Getting Started

This guide walks you through using Agent Health to evaluate AI agents. The application includes a Travel Planner multi-agent demo so you can explore all features without configuring external services.

Prerequisites

Required:

Node.js 18+ — download here
npm (comes with Node.js)

Optional (for production use):

AWS credentials (for Bedrock LLM Judge)
OpenSearch cluster (for persistence and traces)
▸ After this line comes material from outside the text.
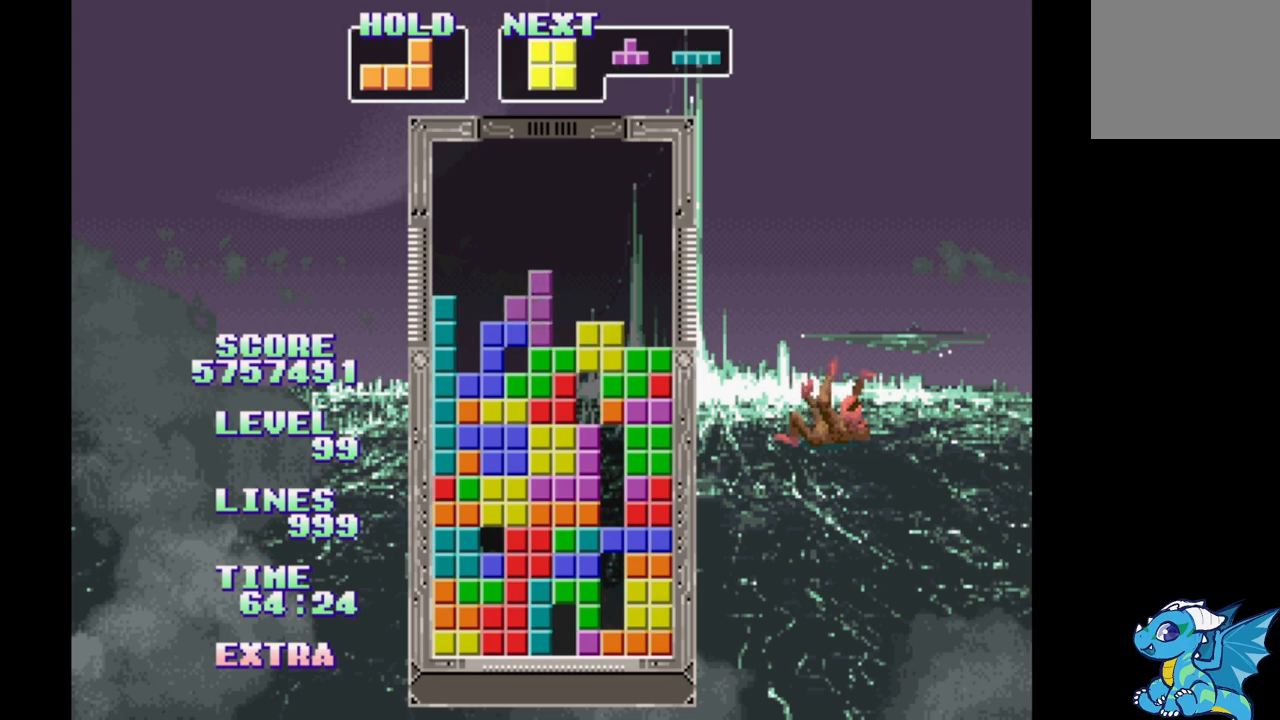
{"buttons": ["B", "DPAD_RIGHT"], "events": [[67, "B", "up"], [450, "B", "down"], [483, "DPAD_RIGHT", "down"]]}
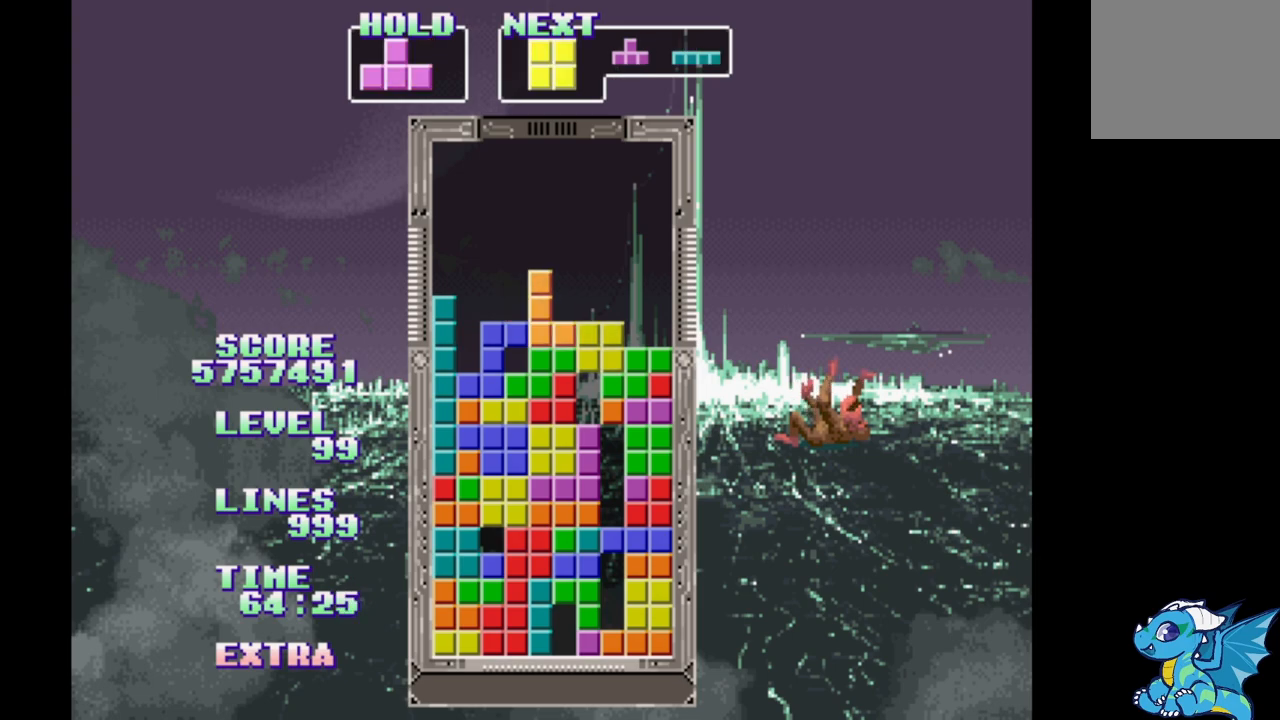
{"buttons": [], "events": [[50, "B", "up"], [150, "B", "down"], [233, "DPAD_RIGHT", "up"], [267, "B", "up"], [350, "DPAD_RIGHT", "down"], [467, "DPAD_RIGHT", "up"]]}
node --version  # Should be v18.0.0 or higher
npm --version   # Should be v8.0.0 or higher

Install and start

Run Agent Health with npx (no installation needed):

npx @opensearch-project/agent-health@latest

What happens:

Downloads Agent Health (if first run)
Starts the server on port 4001
Opens your browser to http://localhost:4001
Loads sample data automatically

For frequent use, install globally:

npm install -g @opensearch-project/agent-health
agent-health

Demo Agent and Judge

Agent Health includes a built-in Travel Planner multi-agent demo, along with a Demo Judge, for testing without external services.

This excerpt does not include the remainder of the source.